VIRUSMYTH HOMEPAGE


THE BIG QUESTION NOW IN
ANTI-HIV THERAPY - WHEN?

By Jay A. Levy

San Francisco Chronicle 23 February 2001


ANTI-HIV therapies that dramatically reduce AIDS deaths were the center of controversy at the eighth annual Retrovirus Conference this month in Chicago.

New federal guidelines recommend a delay before starting antiviral therapy. At the same time, researchers from the University of California at San Diego announced that strains resistant to the anti-HIV drugs were being found in 14 percent of individuals newly infected with the virus.

A heightened sense of caution in starting treatment with these potent therapies is now apparent. But has this question really been answered? Time will tell.

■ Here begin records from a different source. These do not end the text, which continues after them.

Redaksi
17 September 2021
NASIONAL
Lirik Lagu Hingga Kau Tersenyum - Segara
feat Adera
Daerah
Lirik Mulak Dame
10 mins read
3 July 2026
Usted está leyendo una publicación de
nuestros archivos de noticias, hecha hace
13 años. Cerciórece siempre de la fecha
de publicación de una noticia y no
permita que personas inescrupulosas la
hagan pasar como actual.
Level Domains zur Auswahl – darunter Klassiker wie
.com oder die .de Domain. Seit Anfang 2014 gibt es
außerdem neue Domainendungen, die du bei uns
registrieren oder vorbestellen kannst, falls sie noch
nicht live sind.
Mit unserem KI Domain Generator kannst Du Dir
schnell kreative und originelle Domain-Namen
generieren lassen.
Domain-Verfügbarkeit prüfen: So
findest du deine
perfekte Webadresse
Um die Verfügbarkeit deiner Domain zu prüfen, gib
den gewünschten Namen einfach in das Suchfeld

In the meantime, we have three reasons to question the administration of combination therapy (also known as highly activated antiviral therapy, or HAART:

-- The drugs do not eliminate virus-infected cells and thus cannot "cure."

-- Long-term use of antiviral therapy, which can be toxic, may also lead to the emergence of resistant viruses.

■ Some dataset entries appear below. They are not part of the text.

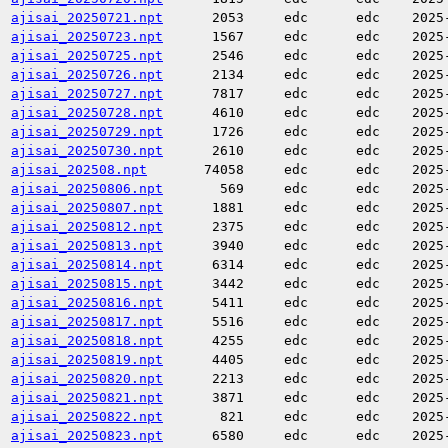
ajisai_20250721.npt
2053
edc
edc
2025
ajisai_20250723.npt
1567
edc
edc
2025
ajisai_20250725.npt
2546
edc
edc
2025
ajisai_20250726.npt
2134
edc
edc
2025
ajisai_20250727.npt
7817
edc
edc
2025
ajisai_20250728.npt
4610
edc
edc
2025
ajisai_20250729.npt
1726
edc
edc
2025
ajisai_20250730.npt
2610
edc
edc
2025
ajisai_202508.npt
74058
edc
edc
2025
ajisai_20250806.npt
569
edc
edc
2025
ajisai_20250807.npt
1881
edc
edc
2025
ajisai_20250812.npt
2375
edc
edc
2025
ajisai_20250813.npt
3940
edc
edc
2025
ajisai_20250814.npt
6314
edc
edc
2025
ajisai_20250815.npt
3442
edc
edc
2025
ajisai_20250816.npt
5411
edc
edc
2025
ajisai_20250817.npt
5516
edc
edc
2025
ajisai_20250818.npt
4255
edc
edc
2025
ajisai_20250819.npt
4405
edc
edc
2025
ajisai_20250820.npt
2213
edc
edc
2025
ajisai_20250821.npt
3871
edc
edc
2025
ajisai_20250822.npt
821
edc
edc
2025
ajisai_20250823.npt
6580
edc
edc
2025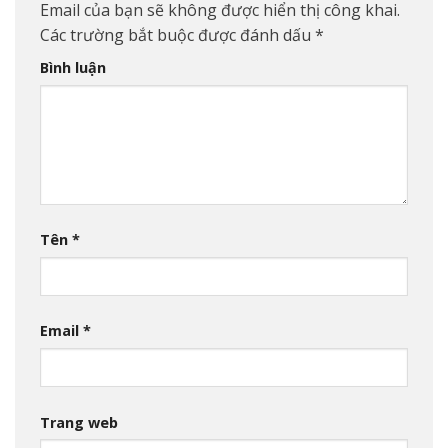
Email của bạn sẽ không được hiển thị công khai.
Các trường bắt buộc được đánh dấu
*
Bình luận
Tên
*
Email
*
Trang web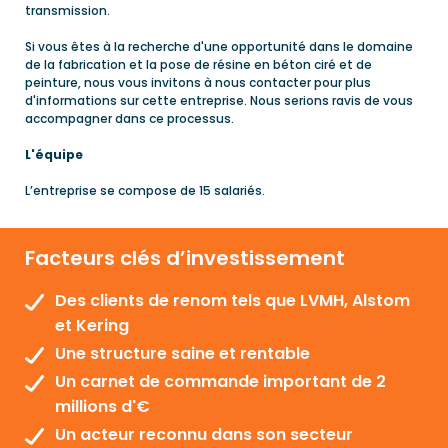
transmission.
Si vous êtes à la recherche d'une opportunité dans le domaine
de la fabrication et la pose de résine en béton ciré et de
peinture, nous vous invitons à nous contacter pour plus
d'informations sur cette entreprise. Nous serions ravis de vous
accompagner dans ce processus.
L'équipe
L’entreprise se compose de 15 salariés.
Facteurs clés d’investissement
Des clients de renom tels que LVMH, Alstom
et Kering
Une structure saine et rentable
Un carnet de commande important de 2
millions d'€
Un acteur reconnu dans son secteur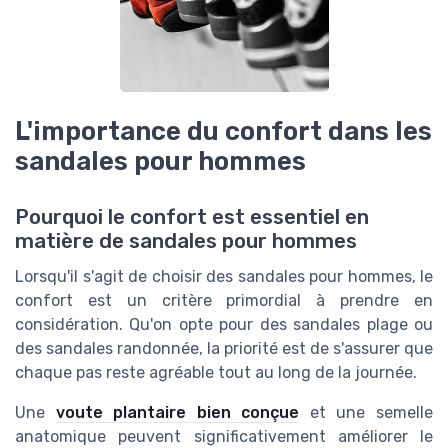
L'importance du confort dans les
sandales pour hommes
Pourquoi le confort est essentiel en
matière de sandales pour hommes
Lorsqu'il s'agit de choisir des sandales pour hommes, le
confort est un critère primordial à prendre en
considération. Qu'on opte pour des sandales plage ou
des sandales randonnée, la priorité est de s'assurer que
chaque pas reste agréable tout au long de la journée.
Une
voute plantaire bien conçue
et une semelle
anatomique peuvent significativement améliorer le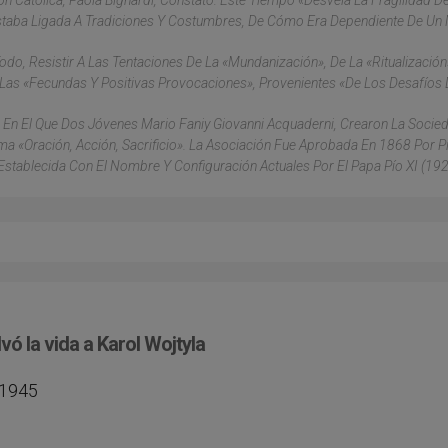
ión Católica, Paola Bignardi, Constató: Este Tiempo «desvela La Fragilidad D
aba Ligada A Tradiciones Y Costumbres, De Cómo Era Dependiente De Un
Todo, Resistir A Las Tentaciones De La «mundanización», De La «ritualización
Las «fecundas Y Positivas Provocaciones», Provenientes «de Los Desafíos 
o En El Que Dos Jóvenes Mario Faniy Giovanni Acquaderni, Crearon La Socie
 «Oración, Acción, Sacrificio». La Asociación Fue Aprobada En 1868 Por Pí
Establecida Con El Nombre Y Configuración Actuales Por El Papa Pío XI (19
vó la vida a Karol Wojtyla
 1945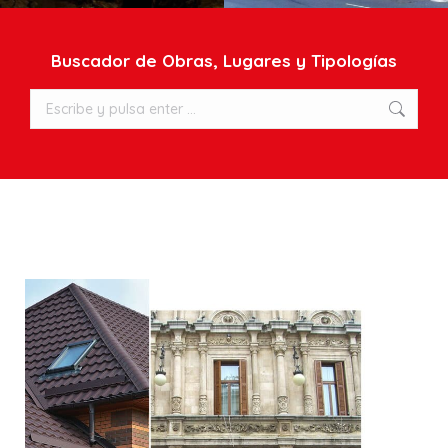
Buscador de Obras, Lugares y Tipologías
Buscar: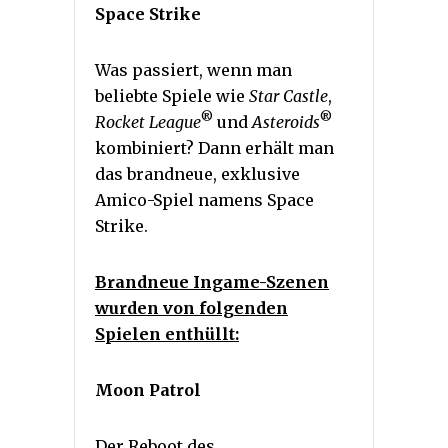
Space Strike
Was passiert, wenn man
beliebte Spiele wie
Star Castle
,
®
®
Rocket League
und
Asteroids
kombiniert? Dann erhält man
das brandneue, exklusive
Amico-Spiel namens Space
Strike.
Brandneue Ingame-Szenen
wurden von folgenden
Spielen enthüllt:
Moon Patrol
Der Reboot des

-- There is no evidence that early treatment has made a difference in overall disease progression.

The new recommendations consider evidence that delay does not compromise the patient's health. On the contrary, delay could improve the long-term quality of life -- and keep treatment options open.

My concern is not about treatment within the first weeks of infection. Some studies suggest that antiviral therapy, received before antibodies develop, delivers some long-term benefits. Unfortunately, few individuals are aware so quickly that they are infected.

My concern is about treatment months to years after infection. With other infectious diseases, the microbe either replicates outside a host cell, or enters the cell, destroying it in the process. Therefore, treatment is beneficial once the infection is detected.

HIV infection is not like other infectious diseases. HIV incorporates its genetic material into the chromosome of cells and remains there, able to reproduce itself and spread to other cells in the body.

The virus creates cellular reservoirs in the immune system and in organs such as the kidney, heart, testes and brain.

Thus, while some of my colleagues initially thought HIV could be eradicated with these powerful anti-HIV drugs, the basic biology of HIV says no. Since this virus becomes part of the cell it infects, without necessarily killing the cell, the virus can be eradicated only if all infected cells are eliminated.

While antiviral therapy prevents the spread of HIV to new cells, none of the current anti-HIV drugs kills previously infected cells. HIV remains in infected people even after four to five years of antiviral therapy.

Unfortunately, with long-term treatment needed to contain HIV, drug toxicity and/or viral resistance defeats the effectiveness of the therapy.

One reason for early treatment had been to stop HIV from irreversibly destroying the immune system. This concern does not take into account the immune systems' flexibility. Even when the essential disease-fighting cells attacked by HIV are reduced by 25 percent, and immune system structures such as lymph nodes are completely disrupted, the immune system can recover with antiviral therapy.

A physician treating an HIV-infected individual must consider the options. The persistence of HIV in cells argues for a delay in initiating antiviral treatments. Unless the infected person is sick, the very real problems of long- term treatment must be considered: toxicity which may lead to damage of the pancreas, heart, kidney or brain), emergence of resistant viruses and suppression of the body's natural anti-HIV immune responses.

The increased prevalence of resistant viruses in newly infected people reflects the widespread use of HAART (highly activated viral therapy), and the misconception that this treatment will prevent HIV transmission. Antiviral therapies are powerful, but their use must be saved for the most effective moment.

Perhaps in the future, therapies will be discovered that will (1) have some direct effect on HIV-infected cells and (2) can be given long-term without toxicity. We can hope for development of innovative approaches that restore and augment the body's natural ability to resist HIV. This would reduce the need for toxic drugs.

Until then, clinicians should heed the new recommendations and save antivirals for the time when they can be of best use. I foresee, in fact, future recommendations that will raise the threshold even higher before beginning current anti-HIV therapies.

Jay A. Levy is Director of the Laboratory for Tumor and AIDS Virus Research at the University of California at San Francisco.